**INSTRUCTIONS**
- A) Print the part of the thread on short-text topic modeling starting at "I want to do" and ending at "the original library.".
- B) In the thread on short-text topic modeling, what language is STTM said to be written in?

**PROVIDED TEXT**
'''
I want to do topic modeling on short texts. I did some research on LDA and found that it doesn't go well with short texts. What methods would be better and do they have Python implementations?
4 Answers
You can try Short Text Topic Modelling (refer to this https://www.groundai.com/project/sttm-a-tool-for-short-text-topic-modeling/1) (code available at https://github.com/qiang2100/STTM) . It combine state-of-the-art algorithms and traditional topics modelling for long text which can conveniently be used for short text.
For more specialised libraries, try lda2vec-tf, which combines word vectors with LDA topic vectors. It is branched from the original lda2vec and improved upon and gives better results than the original library.

- 56
- 2
-
Are they available in python? – Sample Test Jun 04 '20 at 19:12
-
As I can see, STTM is written on Java and has only Java API. It would be great, though, if somebody makes a Python binding for it. – Ilya Palachev Jun 22 '20 at 05:02
The only Python implementation of short text topic modeling is GSDMM. Unfortunately, most of the others are written on Java.

- 274
- 1
- 2
- 16
Here's a very fast and easy to use implementation of GSDMM that can be used in Python that I wrote recently: https://github.com/centre-for-humanities-computing/tweetopic I found the existing implementations quite lacking, especially performance-wise, this one usually performs about 60x times faster than gsdmm, is much better documented, and is fully compatible with sklearn.

- 93
- 2
- 10
-
1When linking to a github repo that you are a contributor on it can look like self-promotion if you do not disclose that it is your project. Additionally, it is more helpful if you explain what this library is and show how it can help answer the OP's question. Please see this answer for more information: https://meta.stackexchange.com/questions/229085/how-to-offer-personal-open-source-libraries/229091#229091 – Del Sep 08 '22 at 01:08
-
'''
**DATA BLOCK**
'''
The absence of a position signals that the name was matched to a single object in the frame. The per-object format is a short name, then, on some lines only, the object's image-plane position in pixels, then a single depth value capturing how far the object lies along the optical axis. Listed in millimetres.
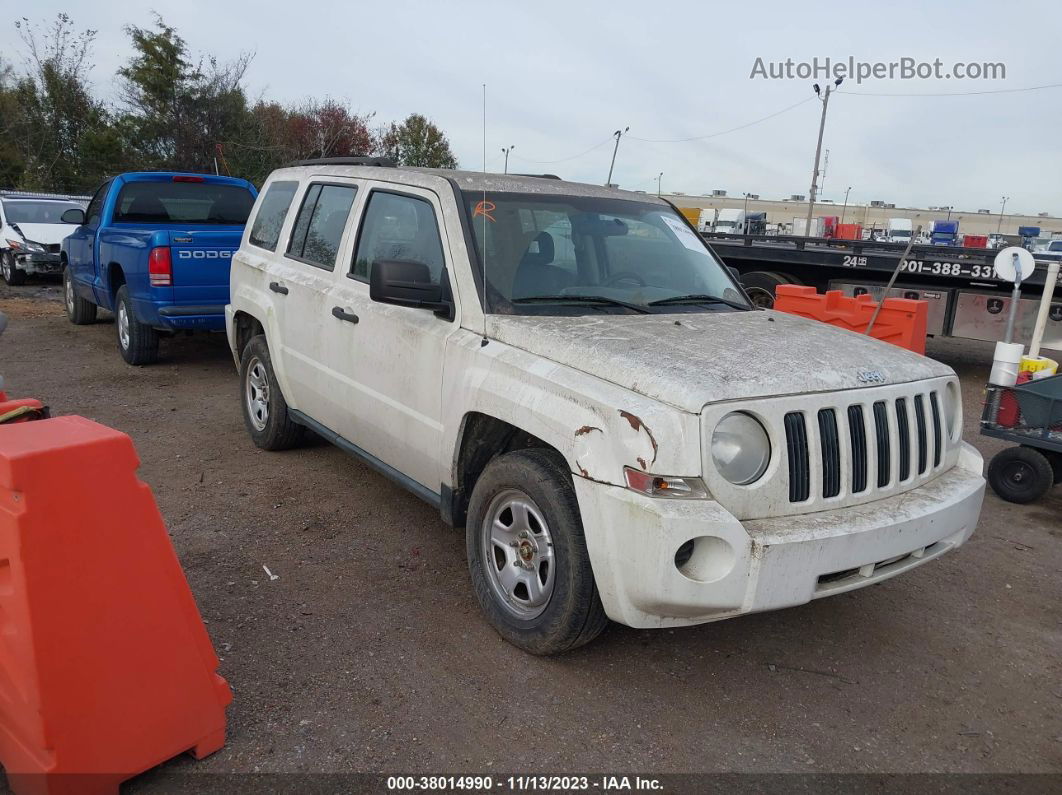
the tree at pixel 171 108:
'''
**ANSWER SECTION**
- A)
I want to do topic modeling on short texts. I did some research on LDA and found that it doesn't go well with short texts. What methods would be better and do they have Python implementations?
4 Answers
You can try Short Text Topic Modelling (refer to this https://www.groundai.com/project/sttm-a-tool-for-short-text-topic-modeling/1) (code available at https://github.com/qiang2100/STTM) . It combine state-of-the-art algorithms and traditional topics modelling for long text which can conveniently be used for short text.
For more specialised libraries, try lda2vec-tf, which combines word vectors with LDA topic vectors. It is branched from the original lda2vec and improved upon and gives better results than the original library.

- B) Java, with only a Java API.